Irwin Stelzer

The economic consequences of Mr Brown

For all his claims to have singlehandedly engineered British growth, Gordon Brown is the architect of policies that undermine his desire for a better society, writes Irwin Stelzer

issue 19 January 2008

Gordon Brown might be overstating his case when he ignores his Thatcherite inheritance and a benign global economic environment, and takes sole credit for Britain’s rather good economic performance during his tenure at No. 11. But, asked whether they are better off now than a decade ago, most Britons would have to agree that in material terms their lives have improved during Brown’s tenure at the Treasury, and that his decisions to keep Britain out of the euro and to grant a sort of independence to the Bank of England (Brown still selects the Bank’s inflation target, and decides whether the Governor is to be reappointed or let out to pasture) were good policies indeed.

And the Prime Minister’s critics might be overstating their own case when they claim that Brown’s policies have led us to the brink of a collapse of the financial system, but they are certainly right that we are entering a period of financial strain and slower economic growth with the nation’s finances in worrying condition, and have a reasonable argument that at least some of today’s problems are the consequences of the tax, spending and borrowing policies pursued by the Prime Minister when at the Treasury.

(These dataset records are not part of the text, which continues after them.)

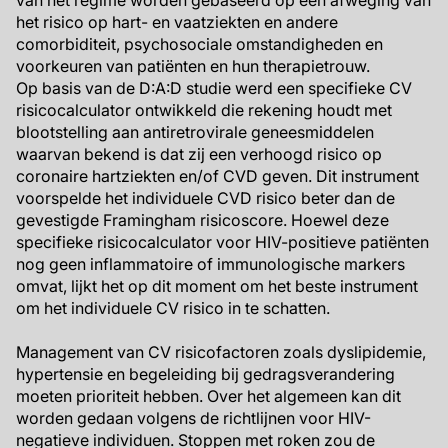
van het regime worden gebaseerd op een afweging van
het risico op hart- en vaatziekten en andere
comorbiditeit, psychosociale omstandigheden en
voorkeuren van patiënten en hun therapietrouw.
Op basis van de D:A:D studie werd een specifieke CV
risicocalculator ontwikkeld die rekening houdt met
blootstelling aan antiretrovirale geneesmiddelen
waarvan bekend is dat zij een verhoogd risico op
coronaire hartziekten en/of CVD geven. Dit instrument
voorspelde het individuele CVD risico beter dan de
gevestigde Framingham risicoscore. Hoewel deze
specifieke risicocalculator voor HIV-positieve patiënten
nog geen inflammatoire of immunologische markers
omvat, lijkt het op dit moment om het beste instrument
om het individuele CV risico in te schatten.
Management van CV risicofactoren zoals dyslipidemie,
hypertensie en begeleiding bij gedragsverandering
moeten prioriteit hebben. Over het algemeen kan dit
worden gedaan volgens de richtlijnen voor HIV-
negatieve individuen. Stoppen met roken zou de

There is no denying that ten years of New Labour’s economic management are now severely limiting policymakers’ freedom of action. It is interesting in this regard to compare the tax-and-spend policies of Gordon Brown with those of George W. Bush, who is contemplating the fiscal stimulus that is beyond Brown’s reach. Both launched spending sprees to support their visions of an expanded welfare state, Brown concentrating on the NHS, Bush on prescription drugs for all elderly folks. Britain’s chancellor attempted to fund his spending spree by launching a series of tax-raising measures; America’s President cut taxes, in the belief that the incentive of greater rewards for work and risk-taking would increase the US Treasury’s take.